WORK ORDER
Pick out each line in the data below that contains the string "công", and copy those lines in the order they appear.
─── EXERCISE MATERIALS ───
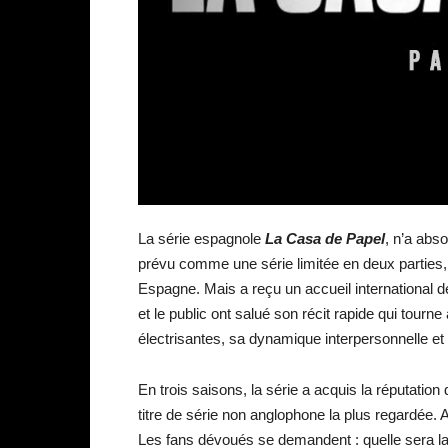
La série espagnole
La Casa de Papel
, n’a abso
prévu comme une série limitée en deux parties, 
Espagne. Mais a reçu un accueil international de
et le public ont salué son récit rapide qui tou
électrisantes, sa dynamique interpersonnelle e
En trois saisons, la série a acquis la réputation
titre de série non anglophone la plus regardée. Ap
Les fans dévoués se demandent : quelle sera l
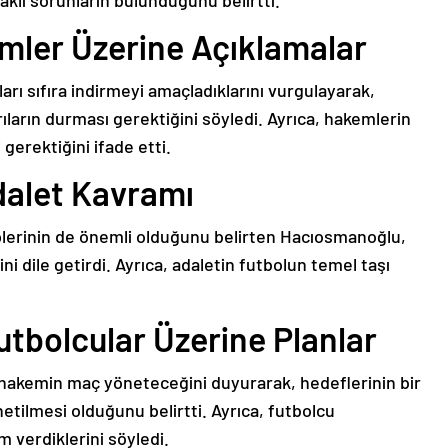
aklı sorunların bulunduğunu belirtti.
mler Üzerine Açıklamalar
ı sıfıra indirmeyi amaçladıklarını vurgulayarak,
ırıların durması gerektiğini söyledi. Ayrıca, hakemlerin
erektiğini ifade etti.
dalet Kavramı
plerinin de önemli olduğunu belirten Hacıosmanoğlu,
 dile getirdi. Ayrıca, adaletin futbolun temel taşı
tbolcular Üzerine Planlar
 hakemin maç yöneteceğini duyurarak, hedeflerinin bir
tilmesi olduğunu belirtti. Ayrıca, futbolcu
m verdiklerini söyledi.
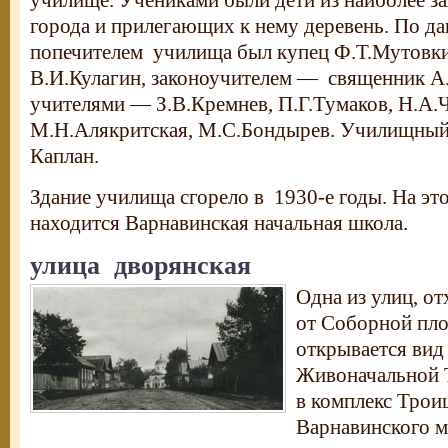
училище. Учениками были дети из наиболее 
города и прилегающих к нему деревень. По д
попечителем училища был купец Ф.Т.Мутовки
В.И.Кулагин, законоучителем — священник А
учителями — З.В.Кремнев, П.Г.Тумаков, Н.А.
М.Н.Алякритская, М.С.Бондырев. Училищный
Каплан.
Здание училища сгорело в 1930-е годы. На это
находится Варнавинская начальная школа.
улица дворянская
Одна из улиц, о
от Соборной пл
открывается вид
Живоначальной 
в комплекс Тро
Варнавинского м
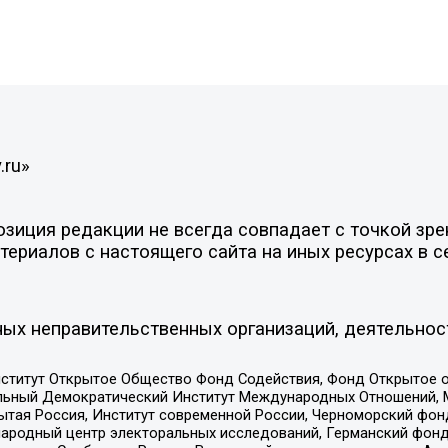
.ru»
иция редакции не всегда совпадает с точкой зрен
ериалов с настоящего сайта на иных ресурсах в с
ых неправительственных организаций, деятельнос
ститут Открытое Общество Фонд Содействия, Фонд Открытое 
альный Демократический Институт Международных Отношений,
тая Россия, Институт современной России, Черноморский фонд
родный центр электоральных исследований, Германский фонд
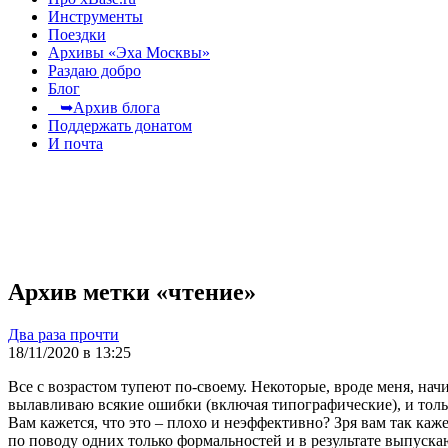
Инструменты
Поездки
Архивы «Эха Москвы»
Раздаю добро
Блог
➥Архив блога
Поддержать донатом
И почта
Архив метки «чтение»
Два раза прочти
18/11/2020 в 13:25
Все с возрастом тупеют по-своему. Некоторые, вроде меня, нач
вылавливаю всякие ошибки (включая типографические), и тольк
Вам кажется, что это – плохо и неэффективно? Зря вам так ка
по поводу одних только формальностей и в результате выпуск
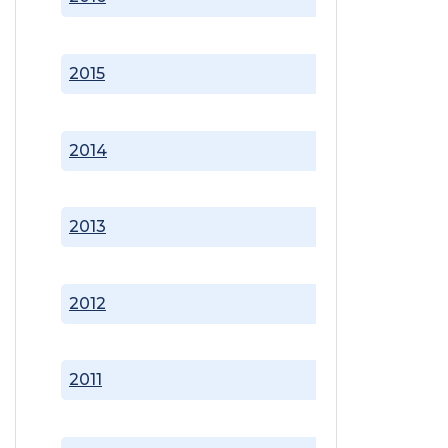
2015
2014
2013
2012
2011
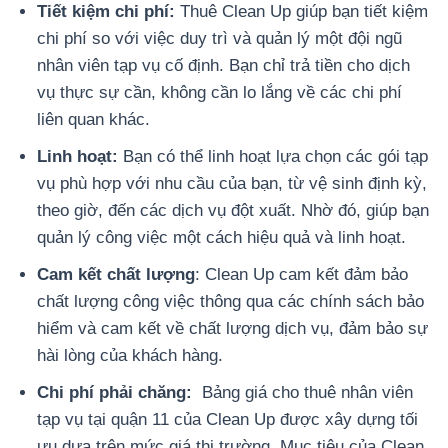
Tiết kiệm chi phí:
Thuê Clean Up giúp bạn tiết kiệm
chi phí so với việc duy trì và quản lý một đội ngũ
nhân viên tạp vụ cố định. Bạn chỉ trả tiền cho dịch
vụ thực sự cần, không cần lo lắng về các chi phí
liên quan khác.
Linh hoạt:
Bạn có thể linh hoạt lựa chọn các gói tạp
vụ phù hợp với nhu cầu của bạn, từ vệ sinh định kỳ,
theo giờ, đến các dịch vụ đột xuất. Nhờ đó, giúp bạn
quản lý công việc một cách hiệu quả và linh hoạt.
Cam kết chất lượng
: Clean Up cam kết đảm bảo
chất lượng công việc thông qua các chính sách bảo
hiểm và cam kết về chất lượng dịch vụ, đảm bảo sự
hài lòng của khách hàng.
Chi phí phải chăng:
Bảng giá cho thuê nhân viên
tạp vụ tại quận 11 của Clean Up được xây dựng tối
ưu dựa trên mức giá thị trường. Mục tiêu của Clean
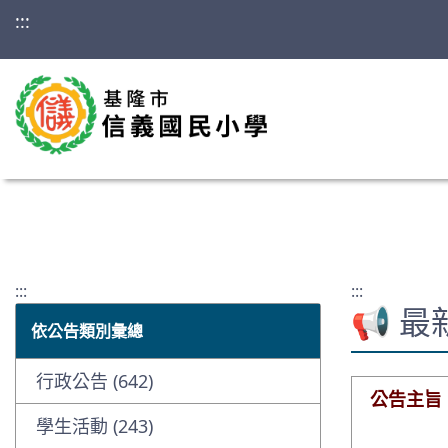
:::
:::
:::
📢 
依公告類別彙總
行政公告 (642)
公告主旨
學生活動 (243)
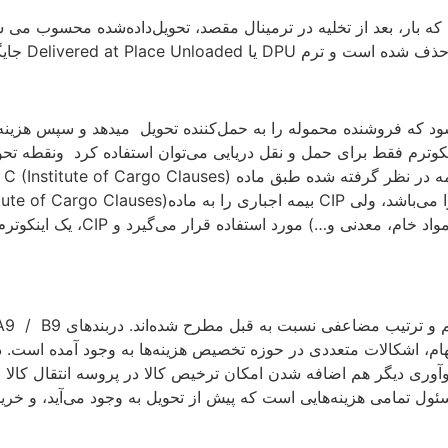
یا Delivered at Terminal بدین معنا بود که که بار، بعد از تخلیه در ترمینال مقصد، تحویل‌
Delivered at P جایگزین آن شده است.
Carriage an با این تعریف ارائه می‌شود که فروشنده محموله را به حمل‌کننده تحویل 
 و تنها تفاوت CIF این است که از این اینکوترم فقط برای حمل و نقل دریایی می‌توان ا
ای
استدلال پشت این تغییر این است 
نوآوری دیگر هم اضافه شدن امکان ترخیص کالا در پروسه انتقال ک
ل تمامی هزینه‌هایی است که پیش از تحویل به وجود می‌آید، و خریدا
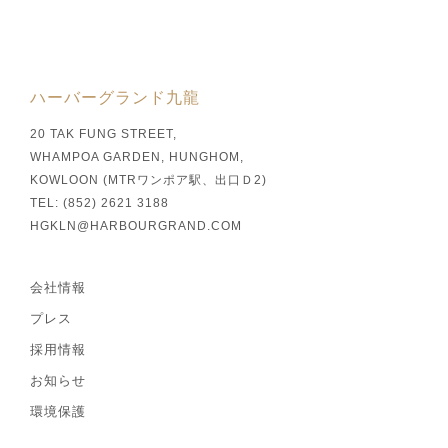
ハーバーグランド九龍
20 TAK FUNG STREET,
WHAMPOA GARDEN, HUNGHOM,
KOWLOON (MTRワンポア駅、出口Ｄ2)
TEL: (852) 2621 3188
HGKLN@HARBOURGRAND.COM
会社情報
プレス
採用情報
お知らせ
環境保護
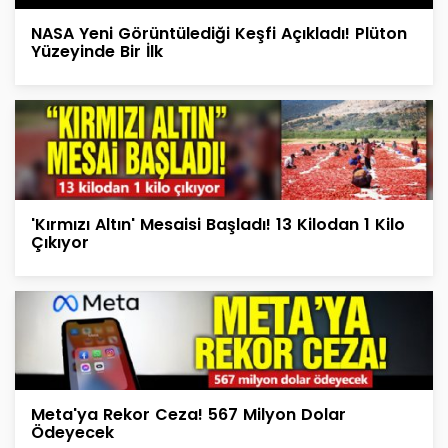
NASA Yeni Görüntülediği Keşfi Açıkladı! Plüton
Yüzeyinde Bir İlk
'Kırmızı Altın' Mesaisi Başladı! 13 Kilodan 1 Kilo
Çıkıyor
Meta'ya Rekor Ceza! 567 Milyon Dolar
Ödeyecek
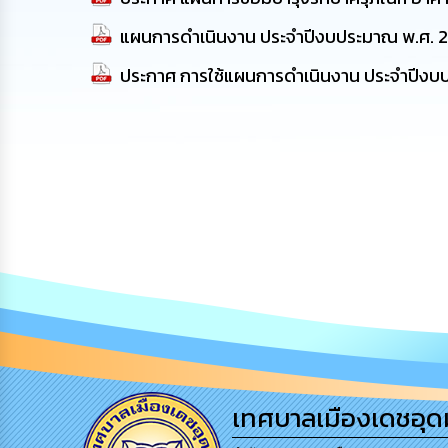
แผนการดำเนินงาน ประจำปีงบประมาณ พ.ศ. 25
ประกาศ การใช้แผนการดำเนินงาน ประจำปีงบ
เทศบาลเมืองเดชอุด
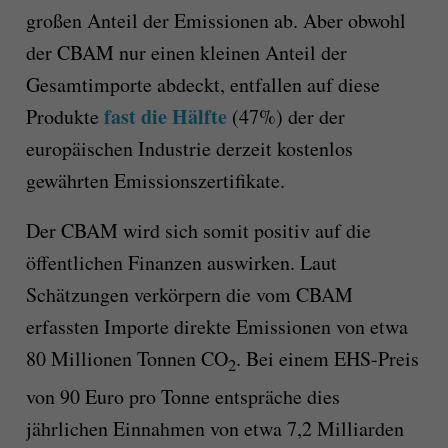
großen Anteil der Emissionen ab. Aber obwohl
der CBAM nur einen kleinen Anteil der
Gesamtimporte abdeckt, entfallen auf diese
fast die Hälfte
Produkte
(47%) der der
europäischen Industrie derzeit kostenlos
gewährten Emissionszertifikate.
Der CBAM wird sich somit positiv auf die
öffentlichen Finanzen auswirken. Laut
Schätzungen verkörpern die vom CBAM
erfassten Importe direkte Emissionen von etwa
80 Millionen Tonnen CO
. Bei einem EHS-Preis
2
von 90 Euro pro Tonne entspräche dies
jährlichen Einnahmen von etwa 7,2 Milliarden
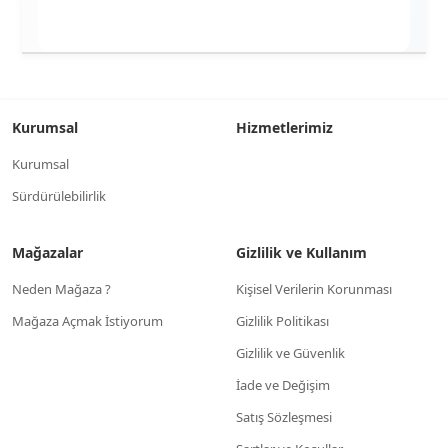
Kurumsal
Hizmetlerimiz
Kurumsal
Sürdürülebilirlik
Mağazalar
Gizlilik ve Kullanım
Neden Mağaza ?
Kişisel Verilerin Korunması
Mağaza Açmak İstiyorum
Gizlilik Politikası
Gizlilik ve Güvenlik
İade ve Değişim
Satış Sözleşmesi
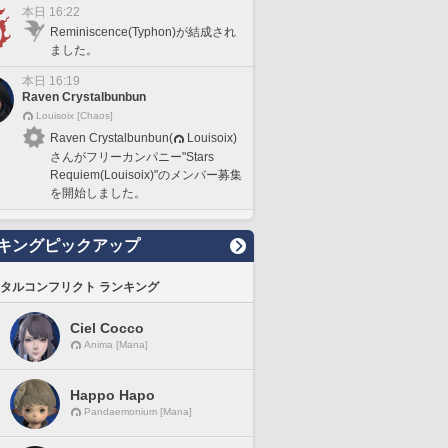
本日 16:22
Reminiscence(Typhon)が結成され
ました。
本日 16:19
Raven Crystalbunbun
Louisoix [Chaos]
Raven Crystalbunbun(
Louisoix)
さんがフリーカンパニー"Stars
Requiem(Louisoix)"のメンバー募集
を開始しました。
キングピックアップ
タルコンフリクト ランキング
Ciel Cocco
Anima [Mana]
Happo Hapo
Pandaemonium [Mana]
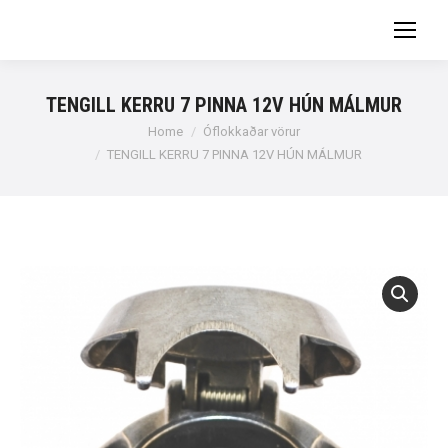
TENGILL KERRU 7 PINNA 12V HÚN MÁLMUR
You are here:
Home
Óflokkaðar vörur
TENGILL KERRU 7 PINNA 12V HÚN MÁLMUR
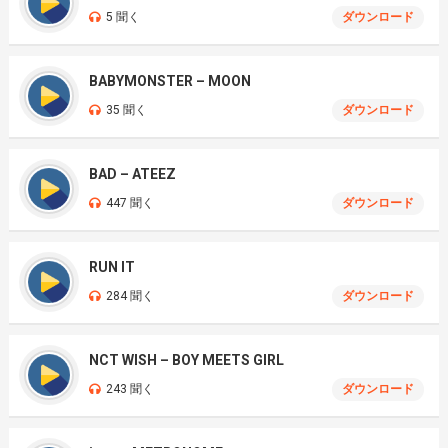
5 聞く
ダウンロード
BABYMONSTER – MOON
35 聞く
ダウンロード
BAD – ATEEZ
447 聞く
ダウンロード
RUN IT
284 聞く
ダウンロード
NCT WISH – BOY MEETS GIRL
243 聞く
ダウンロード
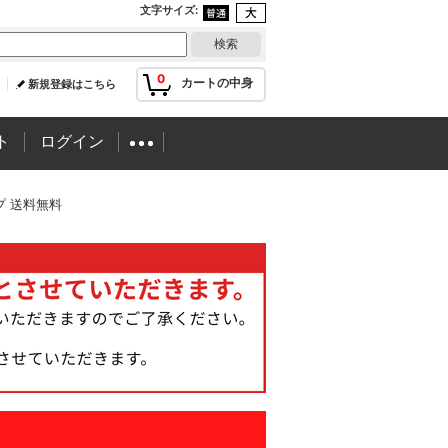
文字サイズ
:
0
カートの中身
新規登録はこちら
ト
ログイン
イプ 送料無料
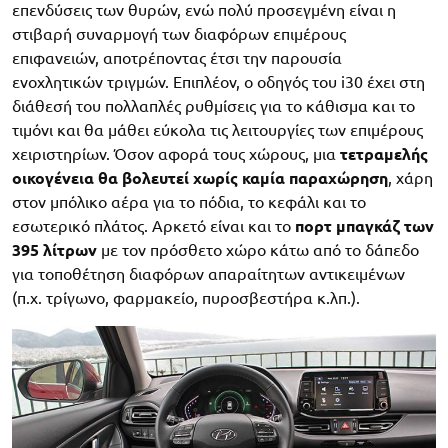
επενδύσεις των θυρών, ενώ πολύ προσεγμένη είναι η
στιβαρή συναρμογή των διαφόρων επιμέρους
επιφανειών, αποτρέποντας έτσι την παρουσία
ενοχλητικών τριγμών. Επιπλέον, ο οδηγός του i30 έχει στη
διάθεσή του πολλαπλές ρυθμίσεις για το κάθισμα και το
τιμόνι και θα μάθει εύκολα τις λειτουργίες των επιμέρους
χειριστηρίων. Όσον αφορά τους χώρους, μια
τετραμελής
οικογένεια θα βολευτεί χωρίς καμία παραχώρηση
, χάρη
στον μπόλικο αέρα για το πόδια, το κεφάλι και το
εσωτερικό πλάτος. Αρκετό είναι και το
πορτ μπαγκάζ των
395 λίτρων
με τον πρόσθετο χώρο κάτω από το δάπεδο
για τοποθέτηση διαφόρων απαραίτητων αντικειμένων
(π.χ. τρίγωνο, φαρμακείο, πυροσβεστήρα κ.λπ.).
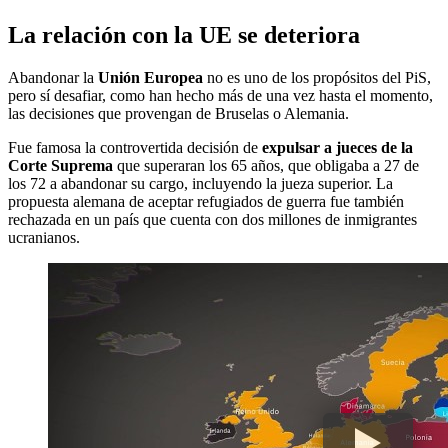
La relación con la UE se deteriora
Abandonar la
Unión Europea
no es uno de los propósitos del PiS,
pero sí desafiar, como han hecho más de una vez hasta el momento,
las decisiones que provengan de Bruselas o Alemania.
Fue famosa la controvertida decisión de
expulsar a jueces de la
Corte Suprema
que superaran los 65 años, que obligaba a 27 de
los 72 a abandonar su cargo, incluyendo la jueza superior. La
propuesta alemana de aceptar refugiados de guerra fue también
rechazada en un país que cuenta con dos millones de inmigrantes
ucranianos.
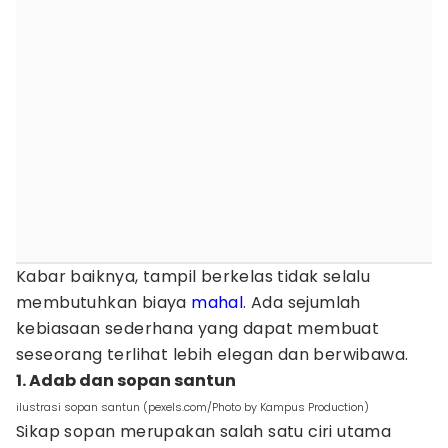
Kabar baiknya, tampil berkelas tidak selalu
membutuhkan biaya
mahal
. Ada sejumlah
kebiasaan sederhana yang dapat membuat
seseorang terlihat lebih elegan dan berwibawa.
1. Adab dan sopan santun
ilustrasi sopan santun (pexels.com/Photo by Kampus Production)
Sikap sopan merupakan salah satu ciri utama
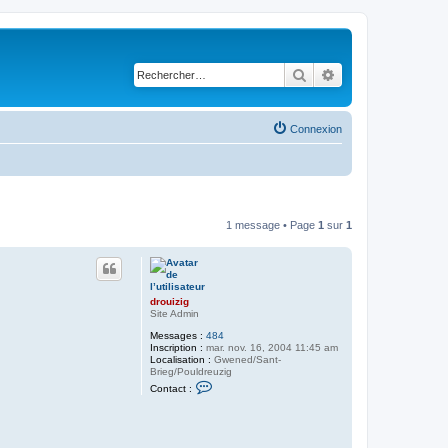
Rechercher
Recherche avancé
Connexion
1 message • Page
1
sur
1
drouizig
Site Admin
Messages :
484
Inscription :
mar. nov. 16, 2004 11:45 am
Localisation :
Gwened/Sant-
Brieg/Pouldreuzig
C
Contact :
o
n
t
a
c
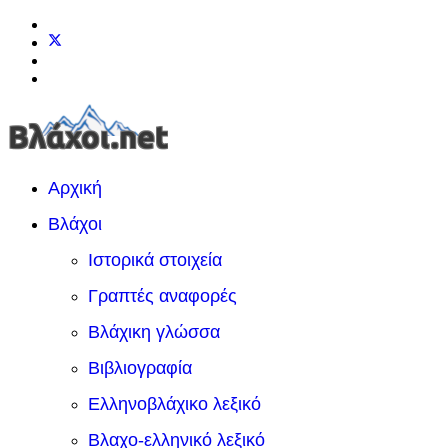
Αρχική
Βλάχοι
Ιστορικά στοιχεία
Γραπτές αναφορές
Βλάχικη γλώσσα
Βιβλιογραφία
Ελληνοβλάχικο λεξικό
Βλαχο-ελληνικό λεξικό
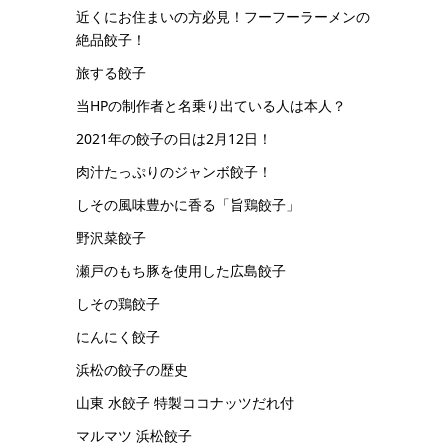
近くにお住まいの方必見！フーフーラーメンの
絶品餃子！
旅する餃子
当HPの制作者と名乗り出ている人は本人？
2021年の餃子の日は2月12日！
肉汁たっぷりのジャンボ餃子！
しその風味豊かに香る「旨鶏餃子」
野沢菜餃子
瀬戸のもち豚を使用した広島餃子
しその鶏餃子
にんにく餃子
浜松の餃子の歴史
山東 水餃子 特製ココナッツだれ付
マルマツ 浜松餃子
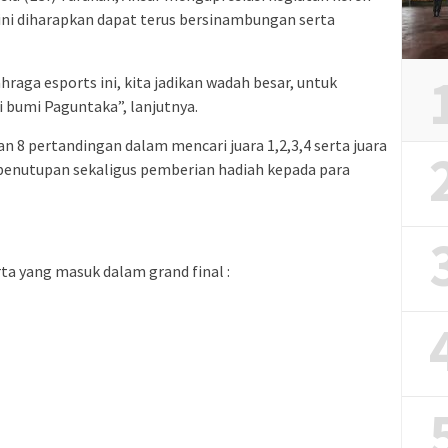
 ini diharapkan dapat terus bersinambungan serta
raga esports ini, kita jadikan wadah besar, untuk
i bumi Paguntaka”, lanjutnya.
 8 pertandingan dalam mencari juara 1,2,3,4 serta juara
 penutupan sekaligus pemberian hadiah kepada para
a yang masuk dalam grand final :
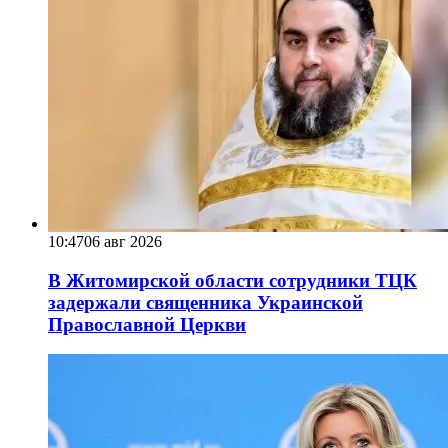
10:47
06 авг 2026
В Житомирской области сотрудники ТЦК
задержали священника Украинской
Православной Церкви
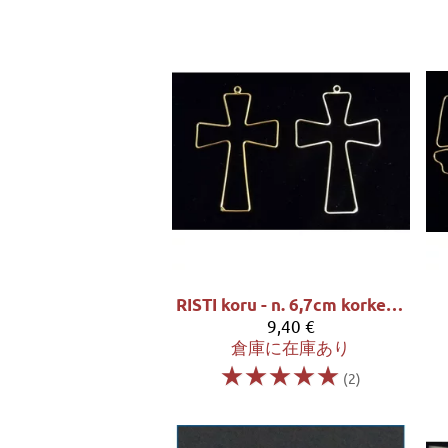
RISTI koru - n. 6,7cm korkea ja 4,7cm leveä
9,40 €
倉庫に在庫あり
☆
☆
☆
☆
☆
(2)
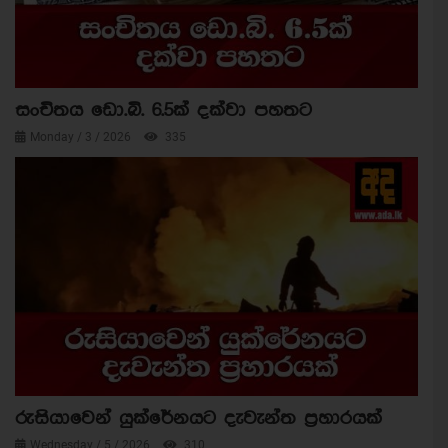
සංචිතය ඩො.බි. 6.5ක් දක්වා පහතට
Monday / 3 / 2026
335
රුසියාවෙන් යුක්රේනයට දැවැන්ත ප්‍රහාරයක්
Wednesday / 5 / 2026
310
───
FINAL ANSWER
quản lý công việc một cách hiệu quả và linh hoạt.
chất lượng công việc thông qua các chính sách bảo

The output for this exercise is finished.